EMAIL_RE = re.compile(r'([A-Za-z0-9._%+-]+@[A-Za-z0-9.-]+\.[A-Za-z]{2,15})')
GUARDIAN_HINTS = ["vårdnad", "vardnad", "förälder", "foralder", "parent", "guardian", "caregiver"]
EMAIL_HINTS = ["e-post", "epost", "email", "e-mail", "mejl", "mail"]

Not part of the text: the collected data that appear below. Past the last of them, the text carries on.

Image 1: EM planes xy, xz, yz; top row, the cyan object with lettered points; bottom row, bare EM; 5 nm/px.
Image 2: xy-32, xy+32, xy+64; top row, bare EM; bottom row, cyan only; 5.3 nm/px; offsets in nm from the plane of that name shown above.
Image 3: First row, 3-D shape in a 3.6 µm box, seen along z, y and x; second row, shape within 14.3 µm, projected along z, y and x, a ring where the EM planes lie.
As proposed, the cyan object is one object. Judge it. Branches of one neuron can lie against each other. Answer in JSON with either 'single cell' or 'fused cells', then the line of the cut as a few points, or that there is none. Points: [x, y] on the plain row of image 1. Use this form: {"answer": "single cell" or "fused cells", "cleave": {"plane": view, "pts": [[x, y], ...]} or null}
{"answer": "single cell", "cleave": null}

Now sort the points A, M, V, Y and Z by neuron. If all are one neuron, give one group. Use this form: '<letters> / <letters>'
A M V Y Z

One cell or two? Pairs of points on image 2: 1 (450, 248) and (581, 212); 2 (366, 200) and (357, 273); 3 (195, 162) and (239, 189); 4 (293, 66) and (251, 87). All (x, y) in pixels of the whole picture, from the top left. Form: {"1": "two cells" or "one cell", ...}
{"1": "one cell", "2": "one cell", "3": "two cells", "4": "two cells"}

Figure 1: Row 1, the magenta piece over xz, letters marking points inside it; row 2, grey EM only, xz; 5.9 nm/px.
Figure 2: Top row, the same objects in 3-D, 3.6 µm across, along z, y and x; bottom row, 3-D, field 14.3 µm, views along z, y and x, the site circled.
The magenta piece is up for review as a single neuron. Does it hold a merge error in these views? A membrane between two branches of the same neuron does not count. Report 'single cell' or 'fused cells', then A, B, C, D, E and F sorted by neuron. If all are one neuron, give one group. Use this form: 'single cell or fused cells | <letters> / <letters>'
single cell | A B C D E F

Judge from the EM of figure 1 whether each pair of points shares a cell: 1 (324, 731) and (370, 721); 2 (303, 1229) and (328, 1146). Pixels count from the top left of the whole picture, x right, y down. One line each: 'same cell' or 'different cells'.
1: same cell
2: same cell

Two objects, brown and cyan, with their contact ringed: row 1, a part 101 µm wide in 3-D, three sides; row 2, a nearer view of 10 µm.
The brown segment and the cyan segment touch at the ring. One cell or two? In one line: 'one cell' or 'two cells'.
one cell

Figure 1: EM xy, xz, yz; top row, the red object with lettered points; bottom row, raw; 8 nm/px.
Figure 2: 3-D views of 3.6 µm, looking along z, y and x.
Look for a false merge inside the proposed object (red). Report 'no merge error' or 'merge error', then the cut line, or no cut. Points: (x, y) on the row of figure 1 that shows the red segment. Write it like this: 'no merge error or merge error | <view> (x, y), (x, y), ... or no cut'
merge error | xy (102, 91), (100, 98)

@st.cache_data(show_spinner=False)
def read_any_file(uploaded_file) -> pd.DataFrame:
    """Read CSV or XLSX from Streamlit UploadedFile."""
    name = uploaded_file.name.lower()
    if name.endswith((".xlsx", ".xls")):
        df = pd.read_excel(uploaded_file, dtype=str).fillna("")
        return df
    content = uploaded_file.getvalue()
    try:
        text = content.decode("utf-8-sig")
    except UnicodeDecodeError:
        text = content.decode("utf-8", errors="replace")
    buf = io.StringIO(text)
    df = pd.read_csv(buf, sep=None, engine="python", dtype=str).fillna("")
    return df

def read_from_text(text: str) -> pd.DataFrame:
    """Read DataFrame from pasted CSV text."""
    if not text or not text.strip():
        raise ValueError("No text pasted.")
    buf = io.StringIO(text)
    df = pd.read_csv(buf, sep=None, engine="python", dtype=str).fillna("")
    return df

def prioritized_columns(columns: Sequence[str]) -> List[str]:
    cols = list(columns)
    lower = [c.lower() for c in cols]
    both = [
        cols[i]
        for i, c in enumerate(lower)
        if any(h in c for h in GUARDIAN_HINTS) and any(h in c for h in EMAIL_HINTS)
    ]
    if both:
        return both
    email_cols = [cols[i] for i, c in enumerate(lower) if any(h in c for h in EMAIL_HINTS)]
    if email_cols:
        return email_cols
    guardian_cols = [cols[i] for i, c in enumerate(lower) if any(h in c for h in GUARDIAN_HINTS)]
    if guardian_cols:
        return guardian_cols
    return cols

def harvest_emails_from_cells(cells: Sequence[str]):
    emails = []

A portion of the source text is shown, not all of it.